Goeienavond, mijn naam is Simon Naaigaren
En daar ben ik helemaal niet blij mee
Laatst kocht ik een vierdeurs automobiel, een 2 Chevaux
Want ik wou ook wel eens een echte wagen op niveau
Ik zag een tweedehandsie die te koop stond in de krant
Hij had een rooie neus en donkerblauwe achterkant
Maar toen ik had betaald en er een stukkie weg mee ree
Brak heel de carrosorie met een klap totaal in twee (Hahaha!)
Daar ben ik niet blij mee!
(Daar ben ik niet blij mee, daar ben ik niet blij mee
Daar ben ik hele-hele-helemaal niet blij mee
Daar ben ik niet blij mee, daar ben ik niet blij mee
Ik ben hele-hele-helemaal niet blij) Tuurlijk niet
Zouden jullie d'r wel mee blij wezen dan? (Wij niet)
Nee, nou, ik ook niet
Maar dat is nog niet alles want ik heb nog veel meer
Moet je horen
Vakantie in de bergen leek mij ook een goed idee (Idee)

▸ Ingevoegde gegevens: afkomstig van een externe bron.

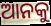
ଆନକୁ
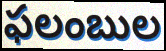
ఫలంబుల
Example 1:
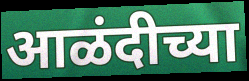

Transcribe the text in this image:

आळंदीच्या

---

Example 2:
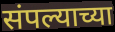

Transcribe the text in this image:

संपल्याच्या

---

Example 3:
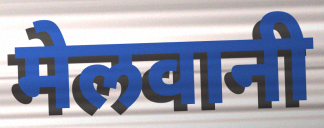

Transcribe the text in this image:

मेलवानी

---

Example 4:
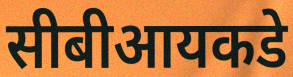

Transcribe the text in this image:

सीबीआयकडे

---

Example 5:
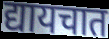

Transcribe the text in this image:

द्यायचात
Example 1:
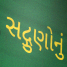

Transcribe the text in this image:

સદ્ગુણોનું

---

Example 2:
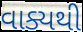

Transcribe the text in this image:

વાક્યથી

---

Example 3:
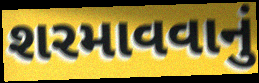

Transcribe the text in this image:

શરમાવવાનું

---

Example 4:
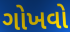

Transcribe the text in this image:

ગોખવો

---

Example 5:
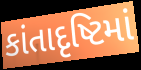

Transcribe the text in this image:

કાંતાદૃષ્ટિમાં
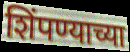
शिंपण्याच्या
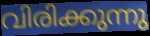
വിരിക്കുന്നു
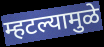
म्हटल्यामुळे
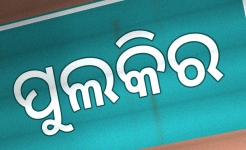
ପୁଲକିର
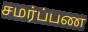
சமர்ப்பண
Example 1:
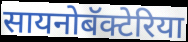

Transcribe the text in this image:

सायनोबॅक्टेरिया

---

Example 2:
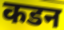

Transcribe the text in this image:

कडन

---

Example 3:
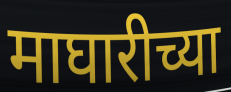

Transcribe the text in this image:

माघारीच्या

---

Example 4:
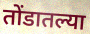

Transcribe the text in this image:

तोंडातल्या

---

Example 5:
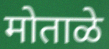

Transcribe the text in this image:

मोताळे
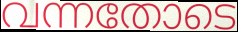
വന്നതോടെ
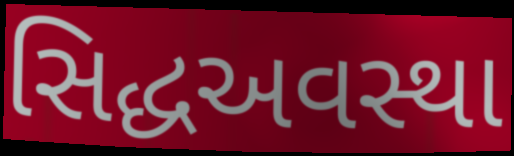
સિદ્ધઅવસ્થા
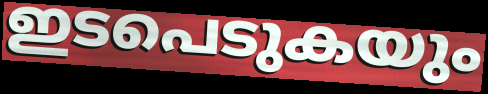
ഇടപെടുകയും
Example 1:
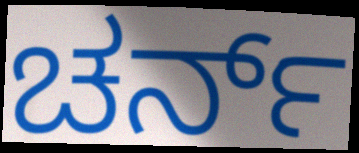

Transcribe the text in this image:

ಚರ್ನ್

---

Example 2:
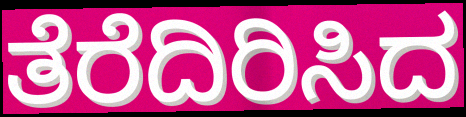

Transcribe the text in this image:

ತೆರೆದಿರಿಸಿದ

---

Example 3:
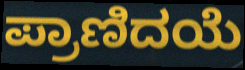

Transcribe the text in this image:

ಪ್ರಾಣಿದಯೆ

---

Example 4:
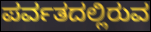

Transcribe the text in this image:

ಪರ್ವತದಲ್ಲಿರುವ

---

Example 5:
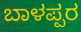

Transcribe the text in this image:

ಬಾಳಪ್ಪರ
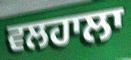
ਵਲਹਾਲਾ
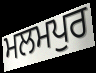
ਮਲਮਪੁਰ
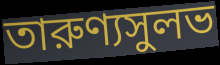
তারুণ্যসুলভ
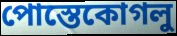
পোস্তেকোগলু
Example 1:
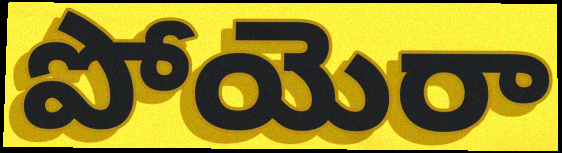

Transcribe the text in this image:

పోయెరా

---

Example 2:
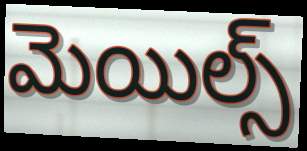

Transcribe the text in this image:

మెయిల్స్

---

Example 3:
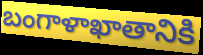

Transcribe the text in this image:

బంగాళాఖాతానికి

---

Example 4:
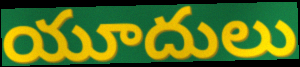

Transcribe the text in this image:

యూదులు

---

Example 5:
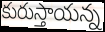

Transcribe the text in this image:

కురుస్తాయన్న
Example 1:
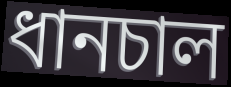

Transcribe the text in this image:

ধানচাল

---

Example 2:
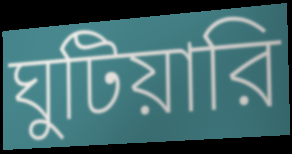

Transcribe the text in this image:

ঘুটিয়ারি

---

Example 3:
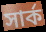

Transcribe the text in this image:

সার্ক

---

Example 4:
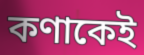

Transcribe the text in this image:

কণাকেই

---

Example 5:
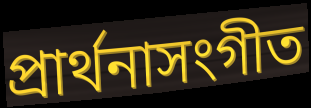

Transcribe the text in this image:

প্রার্থনাসংগীত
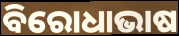
ବିରୋଧାଭାଷ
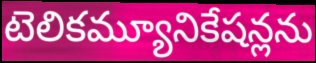
టెలికమ్యూనికేషన్లను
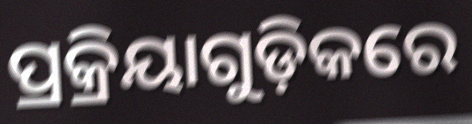
ପ୍ରକ୍ରିୟାଗୁଡ଼ିକରେ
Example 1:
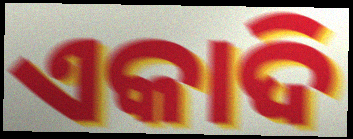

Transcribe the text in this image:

ଏକାଦି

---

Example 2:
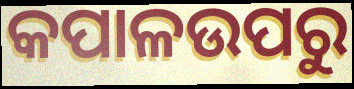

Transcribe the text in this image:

କପାଳଉପରୁ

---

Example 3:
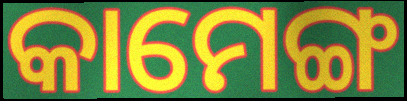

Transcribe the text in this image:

କାମେଙ୍ଗ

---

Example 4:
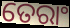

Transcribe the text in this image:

ତେରାଂ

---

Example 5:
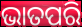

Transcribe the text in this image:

ଭାତପରି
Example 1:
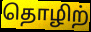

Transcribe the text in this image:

தொழிற்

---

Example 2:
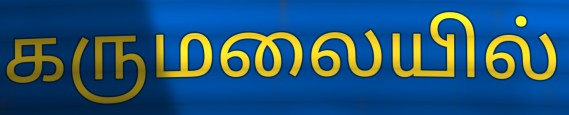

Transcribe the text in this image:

கருமலையில்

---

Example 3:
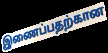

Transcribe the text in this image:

இணைப்பதற்கான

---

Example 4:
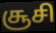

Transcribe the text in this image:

சூசி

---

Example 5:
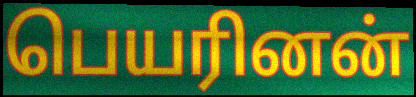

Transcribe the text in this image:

பெயரினன்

Ik nam m'n tent, m'n slaapzak en m'n bergschoenen mee (Mee, mee)
Ik sjouwde mij 't apezuur naar boven met die zooi (Die zooi)
Ik vond een prachtig plekje, o, wat was 't uitzicht mooi (Zo mooi)
Maar d'eerste beste nacht dat ik me omdraai in m'n tent (M'n tent)
Lag ik gelijk in 't dal en ik dacht meteen op dat moment (Nou?)
Daar ben ik niet blij mee!
(Daar ben ik niet blij mee, daar ben ik niet blij mee
Daar ben ik hele-hele-helemaal niet blij mee
Daar ben ik niet blij mee, daar ben ik niet blij mee
Ik ben hele-hele-helemaal niet blij)
Ik ben eigenlijk ben ik nooit blij (O nee?)
D'r is altijd wel wat (Ach)
'k Heb zóveel ellende, heppie geen idee van (O ja?)
Een dagje naar 't strand, dat is voor iedereen een feest (Een feest)
Behalve dan voor mij, als ik er kom ben ik er al geweest (Geweest)
Ik groef een mooie kuil, ik strekte mij 's lekker uit (Languit)
Want o, wat is dat zonnetje toch lekker op je huid (Je huid)
Maar ik lig nog geen kwartier, ik denk: "Wat is er aan de hand?" (De hand)
Een hond had mij begraven, 'k lag een meter onder 't zand (Hahaha!)
Ik ben daar niet blij mee!
(Daar ben ik niet blij mee, daar ben ik niet blij mee) Nee, natuurlijk niet
(Daar ben ik hele-hele-helemaal niet blij mee
Daar ben ik niet blij mee, daar ben ik niet blij mee
Ik ben hele-hele-helemaal niet blij) Uit
(Daar ben ik niet blij mee) Hé, ho nou (Daar ben ik niet blij mee) Jongens, stoppen nou
(Daar ben ik hele-hele-helemaal niet blij mee) Gaan we d'r nou mee ophouwen?
(Daar ben ik niet blij mee) Nee, daar ben ik helemaal niet blij mee (Daar ben ik niet blij mee)
Is 't nou nog niet afgelopen? (Ik ben hele-hele-helemaal niet blij) Nou, klaar
(Ik ben hele-hele-helemaal niet blij) Ho nou!